→ Requirement: Copy the entries below exactly; any picture among them should be left out.

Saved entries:
* * * * * * *
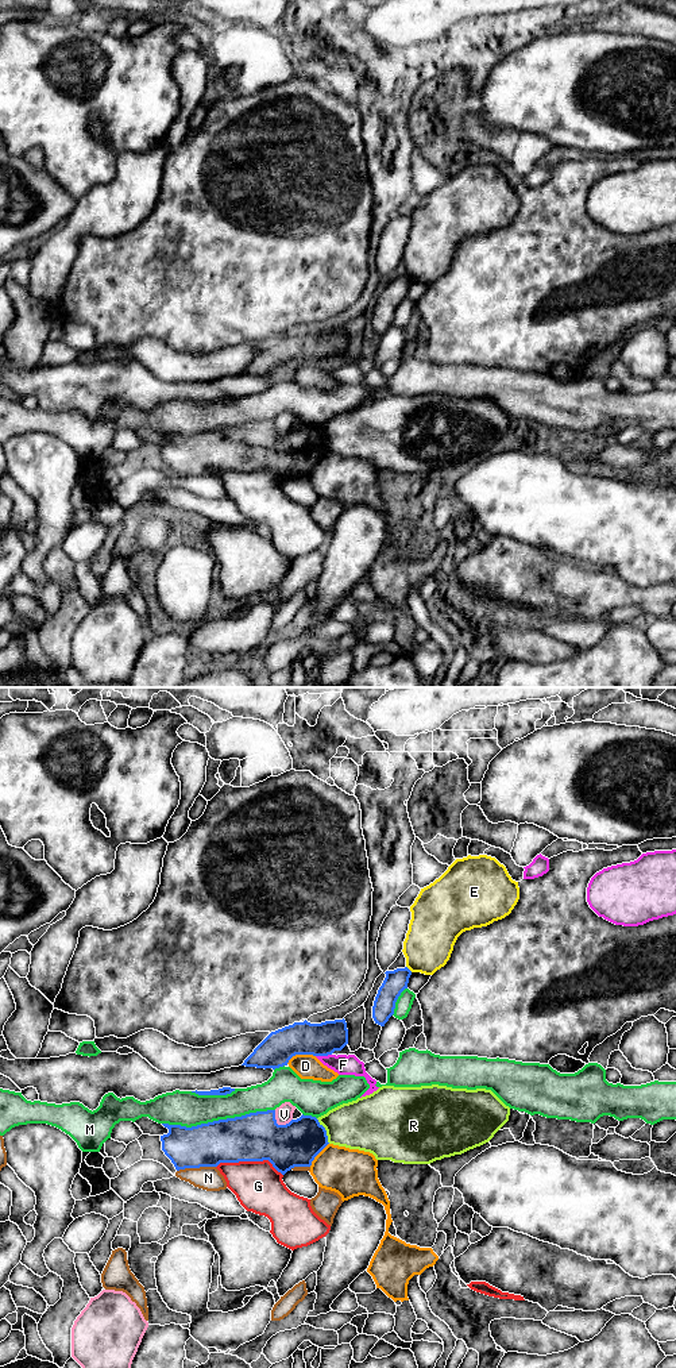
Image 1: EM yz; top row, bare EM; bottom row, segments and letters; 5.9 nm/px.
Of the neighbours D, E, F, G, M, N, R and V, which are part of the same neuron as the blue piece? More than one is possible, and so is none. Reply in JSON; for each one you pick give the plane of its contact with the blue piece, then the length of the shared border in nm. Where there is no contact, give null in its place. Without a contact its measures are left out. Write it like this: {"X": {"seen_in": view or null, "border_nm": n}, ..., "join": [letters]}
{"join": []}

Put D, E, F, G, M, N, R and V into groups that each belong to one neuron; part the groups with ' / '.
D / E / F / G / M / N / R / V

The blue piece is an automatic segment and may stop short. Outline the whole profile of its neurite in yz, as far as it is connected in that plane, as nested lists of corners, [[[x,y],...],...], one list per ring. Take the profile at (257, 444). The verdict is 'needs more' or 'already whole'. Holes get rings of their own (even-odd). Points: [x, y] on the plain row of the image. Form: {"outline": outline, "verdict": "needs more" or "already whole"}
{"outline": [[[275,419],[250,421],[242,425],[219,428],[197,435],[186,436],[181,433],[162,432],[169,438],[167,443],[161,444],[162,459],[171,469],[175,478],[217,475],[220,471],[263,470],[269,469],[273,475],[285,483],[294,475],[310,475],[314,466],[329,452],[325,436],[316,425],[301,424],[286,433],[278,433]]], "verdict": "already whole"}

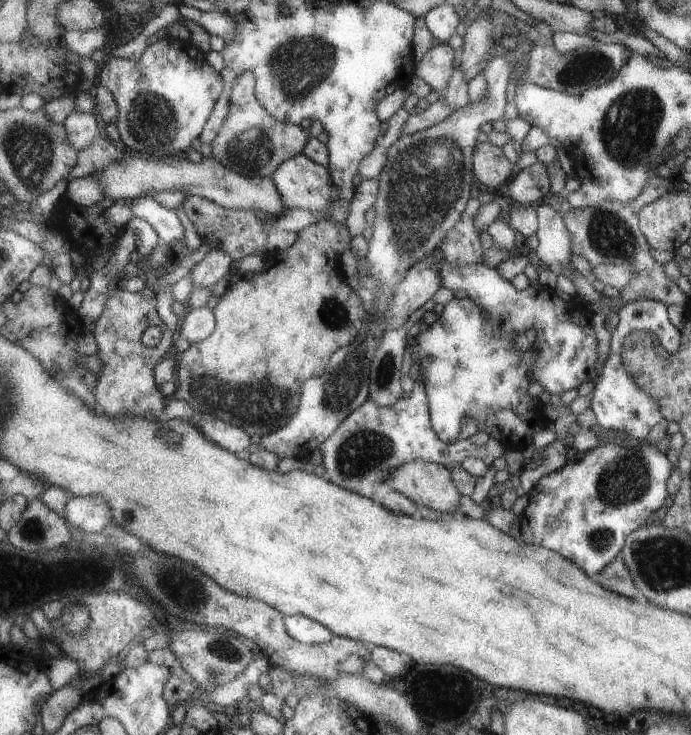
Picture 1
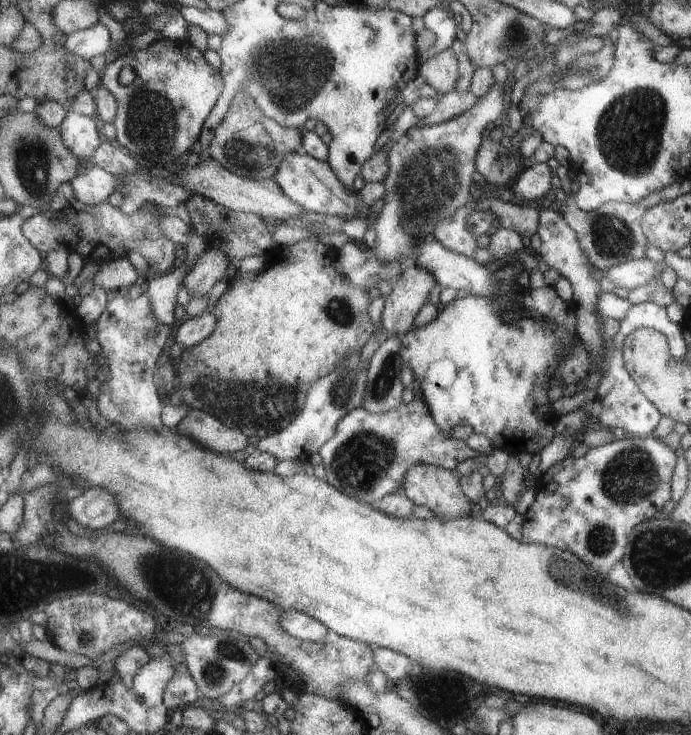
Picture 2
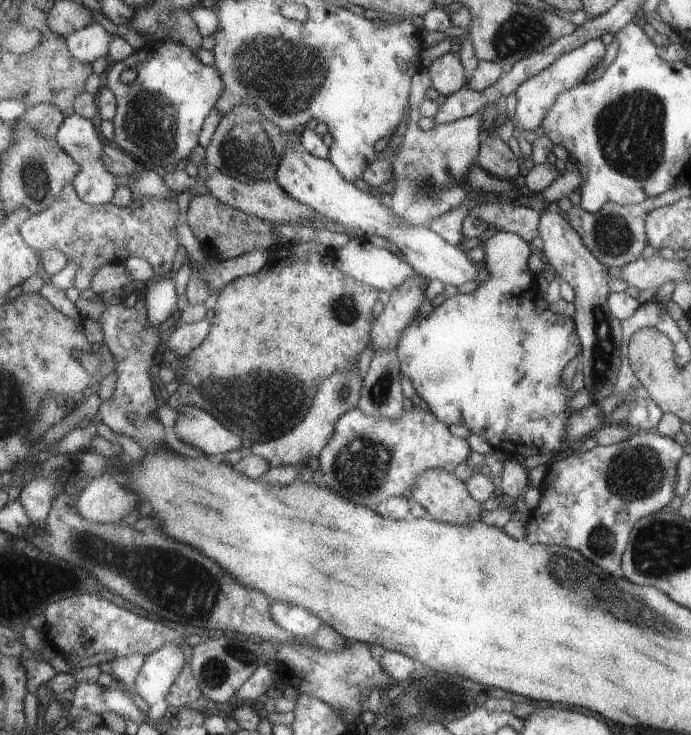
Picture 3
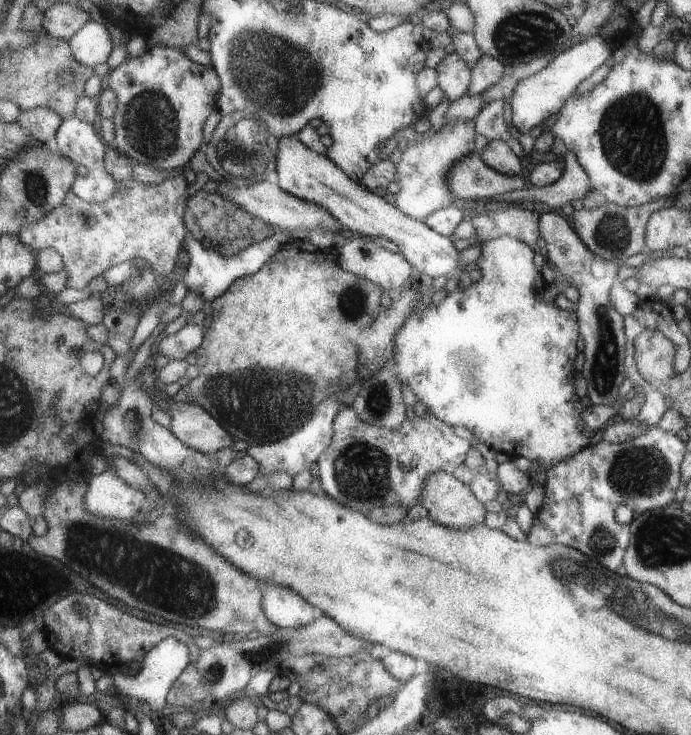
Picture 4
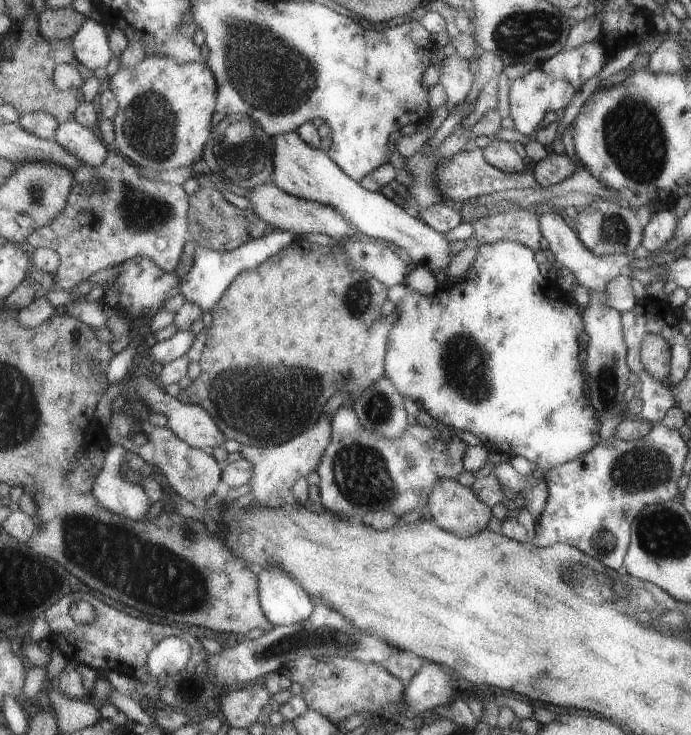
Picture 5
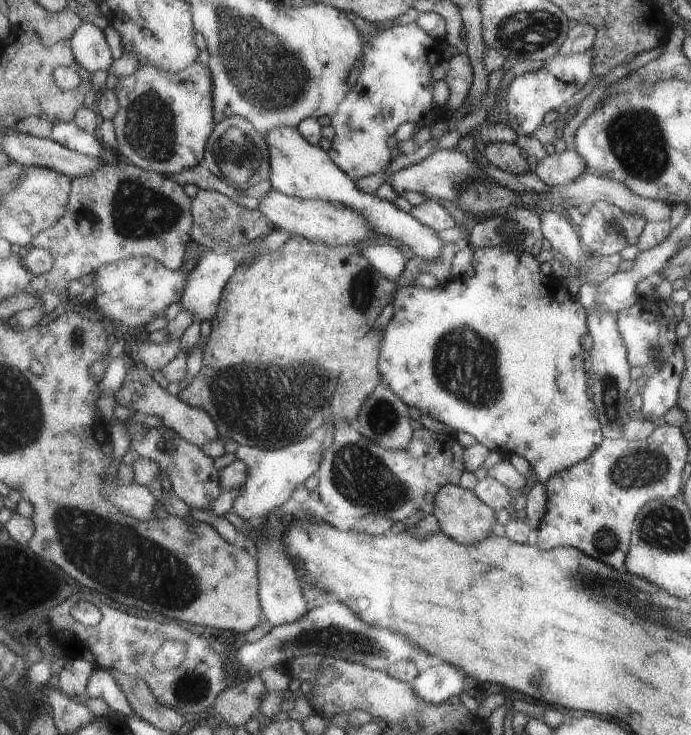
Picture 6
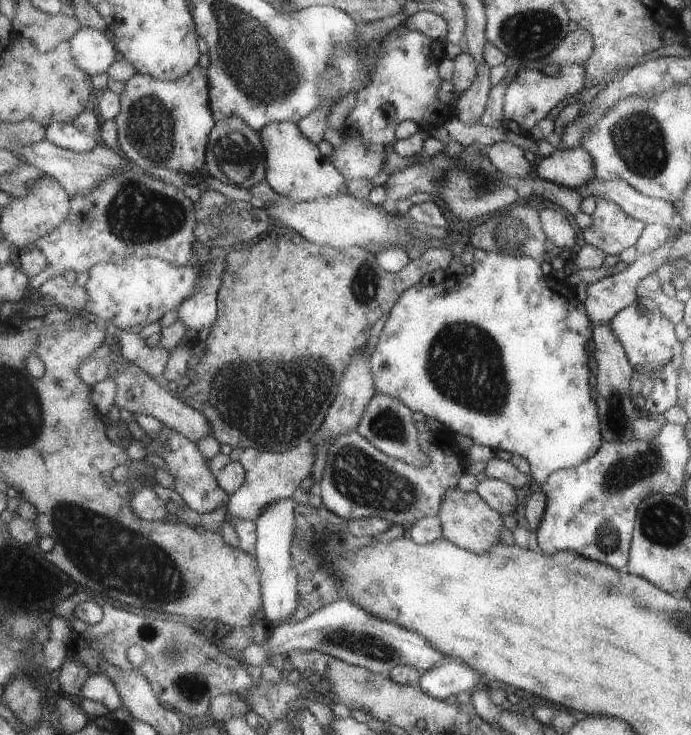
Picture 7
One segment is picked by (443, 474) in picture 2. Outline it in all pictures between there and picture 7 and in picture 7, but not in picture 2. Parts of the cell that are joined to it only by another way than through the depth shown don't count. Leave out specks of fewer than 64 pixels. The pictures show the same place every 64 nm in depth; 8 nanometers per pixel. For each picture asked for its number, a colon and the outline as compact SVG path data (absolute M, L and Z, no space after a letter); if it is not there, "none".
3: M427 470L417 482L417 488L413 490L413 502L419 502L427 510L427 516L447 524L465 526L465 524L481 522L485 516L481 502L473 498L473 494L467 488L467 482L449 470Z
4: M433 472L433 476L429 476L429 482L425 484L425 488L421 490L419 504L429 512L429 518L445 524L445 526L453 526L453 528L477 528L479 524L485 524L485 518L489 516L487 508L473 496L473 490L469 484L461 482L455 478L455 474L447 474L447 472Z
5: M445 478L433 488L433 494L429 496L429 514L437 526L461 538L485 532L493 520L491 508L477 498L473 488L463 486L453 478Z
6: M447 484L439 494L437 494L437 508L435 514L441 522L443 534L447 534L449 538L455 538L457 542L461 542L463 546L475 546L481 540L487 540L493 534L493 526L497 522L497 514L495 508L491 508L489 504L485 504L475 490L467 490L463 486L453 486Z
7: M449 490L447 498L441 506L439 518L443 522L443 540L457 544L459 548L477 552L477 554L485 554L491 552L493 546L497 546L501 542L501 532L505 528L505 520L503 514L495 508L489 506L489 502L485 498L481 498L479 492L463 492L463 490Z

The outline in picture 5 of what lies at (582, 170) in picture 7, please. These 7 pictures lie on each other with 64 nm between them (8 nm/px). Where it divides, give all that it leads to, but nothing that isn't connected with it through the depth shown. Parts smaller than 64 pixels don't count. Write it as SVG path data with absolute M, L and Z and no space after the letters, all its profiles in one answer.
M549 154L541 162L535 164L533 168L533 180L537 182L539 188L547 188L553 184L561 184L567 176L571 176L575 170L573 160L567 154Z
* * * * * * *
→ Reply to the task:
Image 1: EM yz; top row, bare EM; bottom row, segments and letters; 5.9 nm/px.
Of the neighbours D, E, F, G, M, N, R and V, which are part of the same neuron as the blue piece? More than one is possible, and so is none. Reply in JSON; for each one you pick give the plane of its contact with the blue piece, then the length of the shared border in nm. Where there is no contact, give null in its place. Without a contact its measures are left out. Write it like this: {"X": {"seen_in": view or null, "border_nm": n}, ..., "join": [letters]}
{"join": []}

Put D, E, F, G, M, N, R and V into groups that each belong to one neuron; part the groups with ' / '.
D / E / F / G / M / N / R / V

The blue piece is an automatic segment and may stop short. Outline the whole profile of its neurite in yz, as far as it is connected in that plane, as nested lists of corners, [[[x,y],...],...], one list per ring. Take the profile at (257, 444). The verdict is 'needs more' or 'already whole'. Holes get rings of their own (even-odd). Points: [x, y] on the plain row of the image. Form: {"outline": outline, "verdict": "needs more" or "already whole"}
{"outline": [[[275,419],[250,421],[242,425],[219,428],[197,435],[186,436],[181,433],[162,432],[169,438],[167,443],[161,444],[162,459],[171,469],[175,478],[217,475],[220,471],[263,470],[269,469],[273,475],[285,483],[294,475],[310,475],[314,466],[329,452],[325,436],[316,425],[301,424],[286,433],[278,433]]], "verdict": "already whole"}

Picture 1
Picture 2
Picture 3
Picture 4
Picture 5
Picture 6
Picture 7
One segment is picked by (443, 474) in picture 2. Outline it in all pictures between there and picture 7 and in picture 7, but not in picture 2. Parts of the cell that are joined to it only by another way than through the depth shown don't count. Leave out specks of fewer than 64 pixels. The pictures show the same place every 64 nm in depth; 8 nanometers per pixel. For each picture asked for its number, a colon and the outline as compact SVG path data (absolute M, L and Z, no space after a letter); if it is not there, "none".
3: M427 470L417 482L417 488L413 490L413 502L419 502L427 510L427 516L447 524L465 526L465 524L481 522L485 516L481 502L473 498L473 494L467 488L467 482L449 470Z
4: M433 472L433 476L429 476L429 482L425 484L425 488L421 490L419 504L429 512L429 518L445 524L445 526L453 526L453 528L477 528L479 524L485 524L485 518L489 516L487 508L473 496L473 490L469 484L461 482L455 478L455 474L447 474L447 472Z
5: M445 478L433 488L433 494L429 496L429 514L437 526L461 538L485 532L493 520L491 508L477 498L473 488L463 486L453 478Z
6: M447 484L439 494L437 494L437 508L435 514L441 522L443 534L447 534L449 538L455 538L457 542L461 542L463 546L475 546L481 540L487 540L493 534L493 526L497 522L497 514L495 508L491 508L489 504L485 504L475 490L467 490L463 486L453 486Z
7: M449 490L447 498L441 506L439 518L443 522L443 540L457 544L459 548L477 552L477 554L485 554L491 552L493 546L497 546L501 542L501 532L505 528L505 520L503 514L495 508L489 506L489 502L485 498L481 498L479 492L463 492L463 490Z

The outline in picture 5 of what lies at (582, 170) in picture 7, please. These 7 pictures lie on each other with 64 nm between them (8 nm/px). Where it divides, give all that it leads to, but nothing that isn't connected with it through the depth shown. Parts smaller than 64 pixels don't count. Write it as SVG path data with absolute M, L and Z and no space after the letters, all its profiles in one answer.
M549 154L541 162L535 164L533 168L533 180L537 182L539 188L547 188L553 184L561 184L567 176L571 176L575 170L573 160L567 154Z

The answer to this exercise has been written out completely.